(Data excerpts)
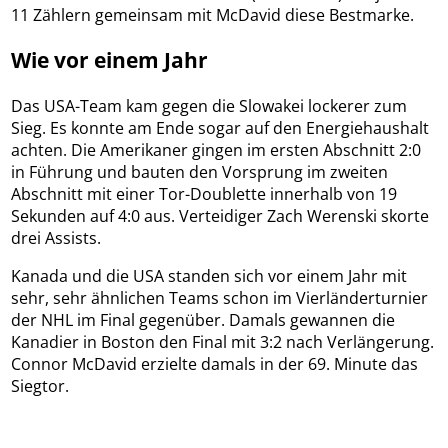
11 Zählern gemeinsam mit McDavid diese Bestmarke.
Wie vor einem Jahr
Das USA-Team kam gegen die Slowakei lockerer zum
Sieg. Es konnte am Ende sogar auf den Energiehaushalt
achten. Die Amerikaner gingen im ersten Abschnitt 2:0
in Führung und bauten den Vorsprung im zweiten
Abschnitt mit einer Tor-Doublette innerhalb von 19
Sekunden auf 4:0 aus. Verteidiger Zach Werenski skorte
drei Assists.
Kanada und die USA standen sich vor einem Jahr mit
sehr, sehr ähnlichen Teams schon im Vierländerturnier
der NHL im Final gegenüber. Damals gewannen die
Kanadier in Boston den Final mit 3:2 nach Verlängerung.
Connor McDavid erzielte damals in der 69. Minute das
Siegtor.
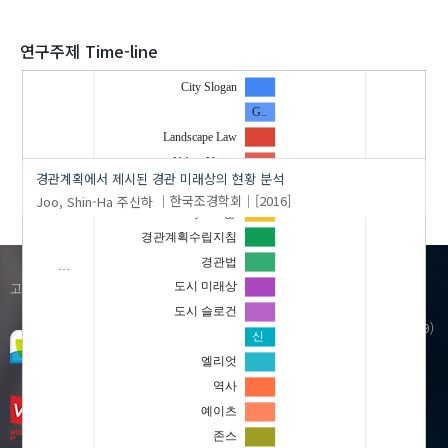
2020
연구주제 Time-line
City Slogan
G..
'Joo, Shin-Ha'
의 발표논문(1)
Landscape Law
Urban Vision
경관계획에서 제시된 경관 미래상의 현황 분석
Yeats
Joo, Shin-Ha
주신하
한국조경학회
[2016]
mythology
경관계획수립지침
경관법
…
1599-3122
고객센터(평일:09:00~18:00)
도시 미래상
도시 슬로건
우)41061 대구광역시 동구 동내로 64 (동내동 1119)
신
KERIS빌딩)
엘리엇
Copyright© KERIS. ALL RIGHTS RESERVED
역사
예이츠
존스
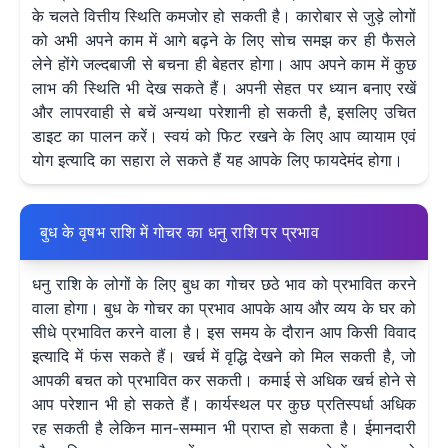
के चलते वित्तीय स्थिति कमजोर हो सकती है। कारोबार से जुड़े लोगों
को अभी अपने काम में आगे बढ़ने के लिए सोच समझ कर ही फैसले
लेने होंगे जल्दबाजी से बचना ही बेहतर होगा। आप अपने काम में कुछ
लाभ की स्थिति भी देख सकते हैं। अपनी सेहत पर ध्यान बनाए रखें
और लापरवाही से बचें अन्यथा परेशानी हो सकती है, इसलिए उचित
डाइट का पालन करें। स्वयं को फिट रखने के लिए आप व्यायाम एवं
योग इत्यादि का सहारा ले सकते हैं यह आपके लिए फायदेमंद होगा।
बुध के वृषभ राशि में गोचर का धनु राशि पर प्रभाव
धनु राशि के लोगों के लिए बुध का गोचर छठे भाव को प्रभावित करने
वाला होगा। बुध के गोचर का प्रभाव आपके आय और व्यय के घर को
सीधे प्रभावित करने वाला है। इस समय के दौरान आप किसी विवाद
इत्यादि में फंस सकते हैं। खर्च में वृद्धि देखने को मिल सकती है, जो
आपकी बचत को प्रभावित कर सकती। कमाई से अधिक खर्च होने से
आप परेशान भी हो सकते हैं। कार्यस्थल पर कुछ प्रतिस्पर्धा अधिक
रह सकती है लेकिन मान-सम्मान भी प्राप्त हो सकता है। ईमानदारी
...
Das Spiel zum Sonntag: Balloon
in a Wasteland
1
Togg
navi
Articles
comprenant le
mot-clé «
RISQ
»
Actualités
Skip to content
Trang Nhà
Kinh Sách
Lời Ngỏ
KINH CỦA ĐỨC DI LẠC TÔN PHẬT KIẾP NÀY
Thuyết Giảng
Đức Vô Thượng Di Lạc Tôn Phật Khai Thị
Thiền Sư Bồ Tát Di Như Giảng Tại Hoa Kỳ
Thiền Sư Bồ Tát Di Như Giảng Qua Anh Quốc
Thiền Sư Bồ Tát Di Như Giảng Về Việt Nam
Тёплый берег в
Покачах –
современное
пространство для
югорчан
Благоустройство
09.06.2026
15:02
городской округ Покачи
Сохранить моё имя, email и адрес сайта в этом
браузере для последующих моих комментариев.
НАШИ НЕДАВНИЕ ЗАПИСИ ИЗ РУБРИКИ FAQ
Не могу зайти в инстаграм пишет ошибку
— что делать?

PROBLEM:
Write out everything from the line containing "11 Zählern gemeinsam" down to the line containing "Kanada und die", swapping "Assists" for "Vorlagen" and keeping everything else the same.

TASK RESULT:
11 Zählern gemeinsam mit McDavid diese Bestmarke.
Wie vor einem Jahr
Das USA-Team kam gegen die Slowakei lockerer zum
Sieg. Es konnte am Ende sogar auf den Energiehaushalt
achten. Die Amerikaner gingen im ersten Abschnitt 2:0
in Führung und bauten den Vorsprung im zweiten
Abschnitt mit einer Tor-Doublette innerhalb von 19
Sekunden auf 4:0 aus. Verteidiger Zach Werenski skorte
drei Vorlagen.
Kanada und die USA standen sich vor einem Jahr mit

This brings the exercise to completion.